Потянулись медлительные скучные дни. Свет, созрев у нас на глазах, приобрел золотистый оттенок осени, зелень совсем скукожилась, ласточки научили птенцов летать. И я, и Катарина уже понимали — теперь она выздоровела. Когда четырнадцатого сентября, в канун первого школьного дня, я загрузил в машину наш багаж и закрыл на ключ дачу, возвращая ее паукам и запустению, Катарина подошла и крепко обняла меня. В руках у нее были отцовские ремни.
— Я люблю тебя, пап…
Я вздрогнул и почувствовал, что земля уходит у меня из-под ног.
— Но никогда не прощу!
— Почему? — я не смел посмотреть ей в глаза.
— Потому что ты видел меня… — она говорила совершенно серьезно, словно мы виделись в последний раз перед разлукой.
— Твою унизительную зависимость от наркотика?..
— Нет, не то… видел меня такой, какая я есть на самом деле.
Так в прошлом году в Симеоново я безвозвратно потерял и вторую свою дочь…
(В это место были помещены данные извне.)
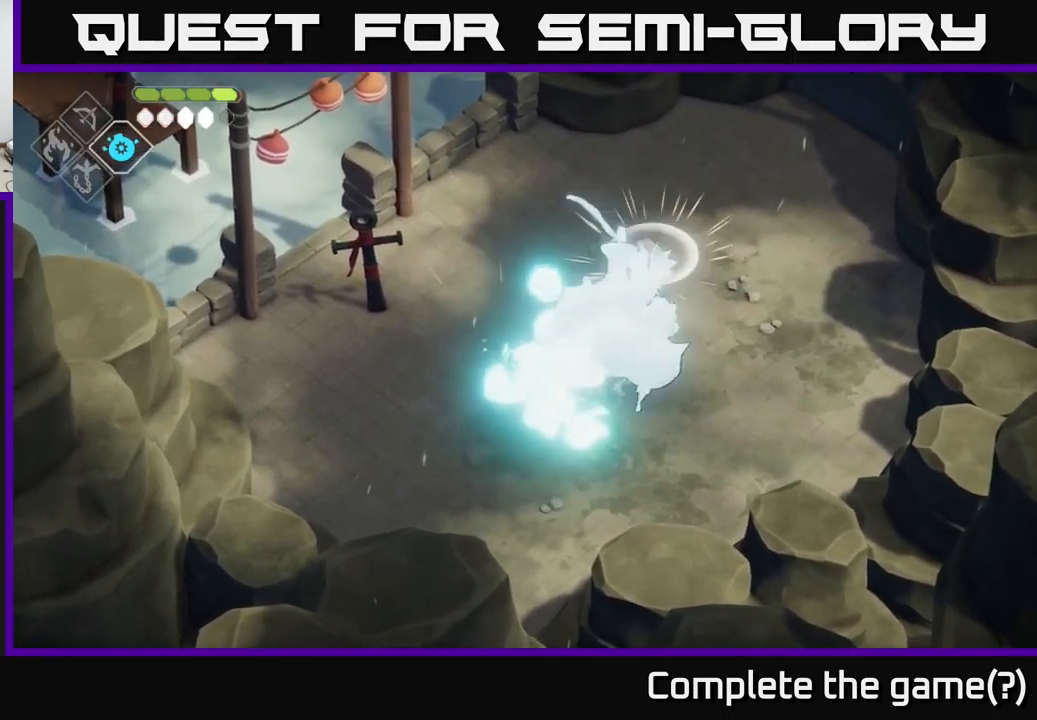
{"buttons": [], "left_stick": "center", "right_stick": "center", "events": [[50, "left_stick", "right"], [100, "A", "down"], [283, "A", "up"], [400, "left_stick", "center"]]}
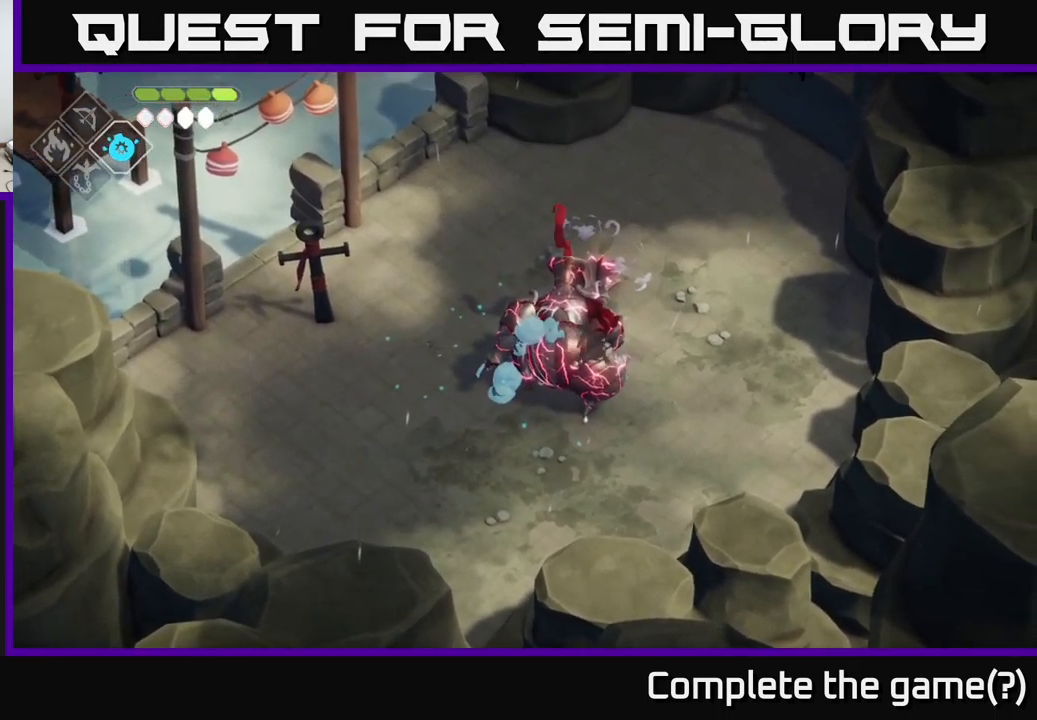
{"buttons": ["X"], "left_stick": "down-left", "right_stick": "center", "events": [[117, "left_stick", "down"], [183, "X", "down"], [317, "X", "up"], [333, "left_stick", "down-left"], [500, "X", "down"]]}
В Софию мы вернулись четырнадцатого сентября. Пятнадцатого, по привычке, я проснулся совсем рано, часов в шесть. Сквозь занавески в комнату пробивалось мутное городское солнце. Было слышно, как мама готовит Катарине завтрак, как шумит душ в ванной, но я не торопился вставать. Перед уходом в школу Катарина заглянула ко мне в спальню, но я притворился спящим. Дождался, когда уйдут мама и Вероника, выполз на кухню и сделал себе крепчайший кофе. Его резкий аромат прогнал сонливость, кофеин ударил мне в голову и приглушил похмелье. Вчера под рассеянным взглядом Вероники (в сущности, она меня не видела, как не видишь предмет, постоянно мозолящий тебе глаза) я вылакал бутылку «Карнобатской» ракии — для храбрости, как вдалбливала нам надоевшая телереклама.